WRITTEN PROBLEM A: Reproduce the records word for word, from their first line through the line holding "Dot at: (315, 250)", inclusive.

Helping Your Expert Thrive in the Hot Seat: Part One

Presenting effective expert witness testimony requires more than finding someone who can arrive at the correct conclusions; you must communicate those conclusions in a convincing way.  The rules of evidence and procedure can create disadvantages for unfamiliar experts and prevent them from being persuasive.

The goal of this three-part blog is to help attorneys communicate the constraints imposed on witnesses within the litigation setting, and to suggest ways for effectively communicating at deposition and trial, so that the expert can be a more persuasive witness. The first step is to guide the expert in forming opinions that will be clear, relevant, and defensible.

Crafting opinions with the jury in mind

Start by reminding the expert that the ultimate audience will be the jury.  They should draft their opinions from the perspective of the jury members who will receive the testimony or report as one part of a larger story.  This will help them put their opinions in context with the other evidence, and will also help them explain their opinions logically, starting with a broad view and going to a more detailed explanation.  If the opinions will be used to support or defend a summary judgment motion, let the expert know how they can state their conclusions so they are consistent with the appropriate legal standard and help them understand how that legal standard will apply in the context of each case.

Request a verbal discussion of preliminary findings before your expert finalizes their opinions in any written format.  This creates better understanding between you and the expert on important issues.  If the preliminary findings are unfavorable, the expert can remain a consulting expert, as opposed to a testifying expert, and their opinions will not be discoverable.  In state court, written reports are not required, and in fact, they can be excluded if opposed by the other side.  In federal court, experts who are retained to provide testimony in a case must provide a written report pursuant to Federal Rule of Civil Procedure 26(a)(2)(B) containing all of their opinions, the facts they considered, any exhibits used, a list of all cases where they have testified at trial or in deposition in the last four years, and all publications in the last ten years.

Narrowing assumptions

Assumptions are normally required to fill gaps for unknown variables or disputed facts involved in the case.  Tell the expert to make his/her assumptions as narrow as possible, based on a reasonable interpretation of the evidence.  It is helpful to provide ranges, but it is not necessary to account for every extreme.  Establish a range that is consistent with the evidence and does not weaken the expert’s level of confidence in their opinions.

To use a common example, think of a coefficient of friction, which must be determined for a skid mark analysis in an accident reconstruction.  There are published data describing the coefficients of friction for various surfaces under various weather conditions.  Establishing a coefficient for a particular case requires judgment on the part of the expert.  You may expect their judgment will be tested on cross-examination.  Let the expert know they should not fear making reasonable concessions.  Juries normally have the ability to understand when the cross-examining lawyer has left the range of what is reasonable, and those types of admissions will not lessen the witness’s credibility.

Lines of data
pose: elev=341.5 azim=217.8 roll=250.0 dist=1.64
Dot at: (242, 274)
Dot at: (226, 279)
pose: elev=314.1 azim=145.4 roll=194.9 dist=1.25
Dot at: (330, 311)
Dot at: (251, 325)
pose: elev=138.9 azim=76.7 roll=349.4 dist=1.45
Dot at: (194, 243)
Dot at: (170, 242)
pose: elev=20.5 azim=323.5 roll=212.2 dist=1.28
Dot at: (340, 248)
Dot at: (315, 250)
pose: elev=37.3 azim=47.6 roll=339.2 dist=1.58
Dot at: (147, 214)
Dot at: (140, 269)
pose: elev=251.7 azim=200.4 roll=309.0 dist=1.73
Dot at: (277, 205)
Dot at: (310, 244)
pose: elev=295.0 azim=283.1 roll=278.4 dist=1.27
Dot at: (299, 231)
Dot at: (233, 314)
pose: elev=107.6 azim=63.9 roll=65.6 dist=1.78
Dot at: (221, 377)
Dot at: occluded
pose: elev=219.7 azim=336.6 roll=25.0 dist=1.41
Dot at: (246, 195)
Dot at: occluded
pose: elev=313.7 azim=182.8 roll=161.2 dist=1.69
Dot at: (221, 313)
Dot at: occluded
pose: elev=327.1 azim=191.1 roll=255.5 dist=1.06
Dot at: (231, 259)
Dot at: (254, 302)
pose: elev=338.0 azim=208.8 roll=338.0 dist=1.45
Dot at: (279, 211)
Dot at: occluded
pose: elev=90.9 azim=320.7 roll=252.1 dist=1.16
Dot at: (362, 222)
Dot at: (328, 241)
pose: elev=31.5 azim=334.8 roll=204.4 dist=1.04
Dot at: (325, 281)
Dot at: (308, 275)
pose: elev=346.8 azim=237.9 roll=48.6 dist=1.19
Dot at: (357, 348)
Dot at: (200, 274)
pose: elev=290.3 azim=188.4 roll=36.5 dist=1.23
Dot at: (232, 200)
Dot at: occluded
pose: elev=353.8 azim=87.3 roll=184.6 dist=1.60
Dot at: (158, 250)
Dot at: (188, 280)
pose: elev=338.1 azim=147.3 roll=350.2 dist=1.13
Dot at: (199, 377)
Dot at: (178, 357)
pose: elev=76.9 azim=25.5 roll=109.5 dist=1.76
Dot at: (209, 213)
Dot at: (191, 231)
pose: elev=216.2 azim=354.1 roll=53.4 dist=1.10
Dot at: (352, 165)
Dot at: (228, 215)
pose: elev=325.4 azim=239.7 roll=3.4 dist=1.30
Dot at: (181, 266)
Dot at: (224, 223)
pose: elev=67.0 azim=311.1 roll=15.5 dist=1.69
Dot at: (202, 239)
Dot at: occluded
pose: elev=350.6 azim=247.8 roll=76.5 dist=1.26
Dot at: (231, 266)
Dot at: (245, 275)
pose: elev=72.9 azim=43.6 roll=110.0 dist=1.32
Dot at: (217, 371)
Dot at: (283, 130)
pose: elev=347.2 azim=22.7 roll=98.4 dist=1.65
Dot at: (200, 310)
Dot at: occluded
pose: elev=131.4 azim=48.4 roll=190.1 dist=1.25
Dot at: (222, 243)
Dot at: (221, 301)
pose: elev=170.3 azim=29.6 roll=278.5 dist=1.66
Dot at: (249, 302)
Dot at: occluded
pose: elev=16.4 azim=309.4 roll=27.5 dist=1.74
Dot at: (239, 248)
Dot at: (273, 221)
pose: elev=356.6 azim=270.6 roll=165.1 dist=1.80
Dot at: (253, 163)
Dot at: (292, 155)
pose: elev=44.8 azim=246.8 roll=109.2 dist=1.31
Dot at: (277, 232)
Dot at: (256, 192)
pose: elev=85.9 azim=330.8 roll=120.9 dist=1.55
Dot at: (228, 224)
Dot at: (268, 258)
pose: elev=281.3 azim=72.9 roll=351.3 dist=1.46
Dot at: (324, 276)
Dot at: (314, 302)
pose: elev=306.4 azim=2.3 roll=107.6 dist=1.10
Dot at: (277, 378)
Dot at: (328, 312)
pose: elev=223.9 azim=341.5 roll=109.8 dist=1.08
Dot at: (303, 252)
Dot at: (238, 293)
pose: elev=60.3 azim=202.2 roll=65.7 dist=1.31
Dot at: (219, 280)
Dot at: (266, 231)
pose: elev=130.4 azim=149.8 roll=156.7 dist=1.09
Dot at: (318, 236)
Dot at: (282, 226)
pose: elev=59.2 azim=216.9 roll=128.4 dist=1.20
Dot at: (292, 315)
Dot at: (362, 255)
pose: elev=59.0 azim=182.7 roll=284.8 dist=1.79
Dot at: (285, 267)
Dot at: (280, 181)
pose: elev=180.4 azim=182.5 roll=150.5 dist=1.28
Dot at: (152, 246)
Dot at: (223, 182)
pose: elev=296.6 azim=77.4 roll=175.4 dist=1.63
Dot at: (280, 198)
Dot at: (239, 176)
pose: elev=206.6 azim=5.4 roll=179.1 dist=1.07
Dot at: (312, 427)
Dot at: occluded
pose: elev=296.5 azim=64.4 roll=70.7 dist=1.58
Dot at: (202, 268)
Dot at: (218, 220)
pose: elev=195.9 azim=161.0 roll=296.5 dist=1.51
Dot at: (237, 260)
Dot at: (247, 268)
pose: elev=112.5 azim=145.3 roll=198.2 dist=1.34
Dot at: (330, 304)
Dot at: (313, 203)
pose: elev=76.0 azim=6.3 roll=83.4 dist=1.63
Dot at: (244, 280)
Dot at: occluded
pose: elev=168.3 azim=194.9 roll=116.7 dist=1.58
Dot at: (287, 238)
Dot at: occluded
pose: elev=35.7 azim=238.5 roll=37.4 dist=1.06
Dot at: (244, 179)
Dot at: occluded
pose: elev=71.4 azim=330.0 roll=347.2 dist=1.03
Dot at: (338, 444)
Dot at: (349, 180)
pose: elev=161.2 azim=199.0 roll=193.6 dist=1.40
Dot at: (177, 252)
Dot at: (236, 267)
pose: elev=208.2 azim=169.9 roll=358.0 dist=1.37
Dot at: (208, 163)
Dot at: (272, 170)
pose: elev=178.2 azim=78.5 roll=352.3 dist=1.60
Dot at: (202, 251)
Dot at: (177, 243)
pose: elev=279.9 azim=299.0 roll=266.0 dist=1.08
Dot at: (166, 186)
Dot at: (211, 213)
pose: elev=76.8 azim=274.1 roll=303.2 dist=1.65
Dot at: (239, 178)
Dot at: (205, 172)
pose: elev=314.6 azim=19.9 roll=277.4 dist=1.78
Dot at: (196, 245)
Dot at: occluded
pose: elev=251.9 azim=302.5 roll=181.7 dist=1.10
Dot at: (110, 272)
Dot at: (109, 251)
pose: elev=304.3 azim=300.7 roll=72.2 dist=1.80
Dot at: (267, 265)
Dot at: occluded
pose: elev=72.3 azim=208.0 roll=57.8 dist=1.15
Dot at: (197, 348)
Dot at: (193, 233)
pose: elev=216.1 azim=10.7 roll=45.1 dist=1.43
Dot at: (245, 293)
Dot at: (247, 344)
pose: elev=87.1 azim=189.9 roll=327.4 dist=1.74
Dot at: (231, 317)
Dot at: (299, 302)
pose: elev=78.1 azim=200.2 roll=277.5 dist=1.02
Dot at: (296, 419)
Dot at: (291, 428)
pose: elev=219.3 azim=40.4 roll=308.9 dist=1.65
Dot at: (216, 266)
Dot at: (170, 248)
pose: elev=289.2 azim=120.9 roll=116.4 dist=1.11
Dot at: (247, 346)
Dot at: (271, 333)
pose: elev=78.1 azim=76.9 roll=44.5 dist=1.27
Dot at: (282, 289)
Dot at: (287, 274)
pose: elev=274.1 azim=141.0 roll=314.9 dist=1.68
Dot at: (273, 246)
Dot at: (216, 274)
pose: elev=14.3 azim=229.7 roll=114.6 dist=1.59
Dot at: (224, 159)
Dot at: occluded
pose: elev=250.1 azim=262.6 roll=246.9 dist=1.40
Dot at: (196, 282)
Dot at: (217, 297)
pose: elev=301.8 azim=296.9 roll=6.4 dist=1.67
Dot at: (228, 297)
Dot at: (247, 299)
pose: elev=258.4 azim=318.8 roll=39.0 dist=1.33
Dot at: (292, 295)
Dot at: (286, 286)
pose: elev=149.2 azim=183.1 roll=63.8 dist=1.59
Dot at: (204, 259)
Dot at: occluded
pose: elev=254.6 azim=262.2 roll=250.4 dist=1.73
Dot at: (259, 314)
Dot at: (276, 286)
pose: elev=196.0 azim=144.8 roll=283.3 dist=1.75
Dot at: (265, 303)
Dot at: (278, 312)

WRITTEN PROBLEM B:
Answer these questions from the text on expert witness testimony:
(i) Who does the expert need to be reminded is the ultimate audience?
(ii) Under Federal Rule of Civil Procedure 26(a)(2)(B), publications from how many past years must the written report list?
(iii) What must be determined for a skid mark analysis in an accident reconstruction?

TASK ANSWER A:
pose: elev=341.5 azim=217.8 roll=250.0 dist=1.64
Dot at: (242, 274)
Dot at: (226, 279)
pose: elev=314.1 azim=145.4 roll=194.9 dist=1.25
Dot at: (330, 311)
Dot at: (251, 325)
pose: elev=138.9 azim=76.7 roll=349.4 dist=1.45
Dot at: (194, 243)
Dot at: (170, 242)
pose: elev=20.5 azim=323.5 roll=212.2 dist=1.28
Dot at: (340, 248)
Dot at: (315, 250)

TASK ANSWER B:
(i) The jury.
(ii) The last ten years.
(iii) A coefficient of friction.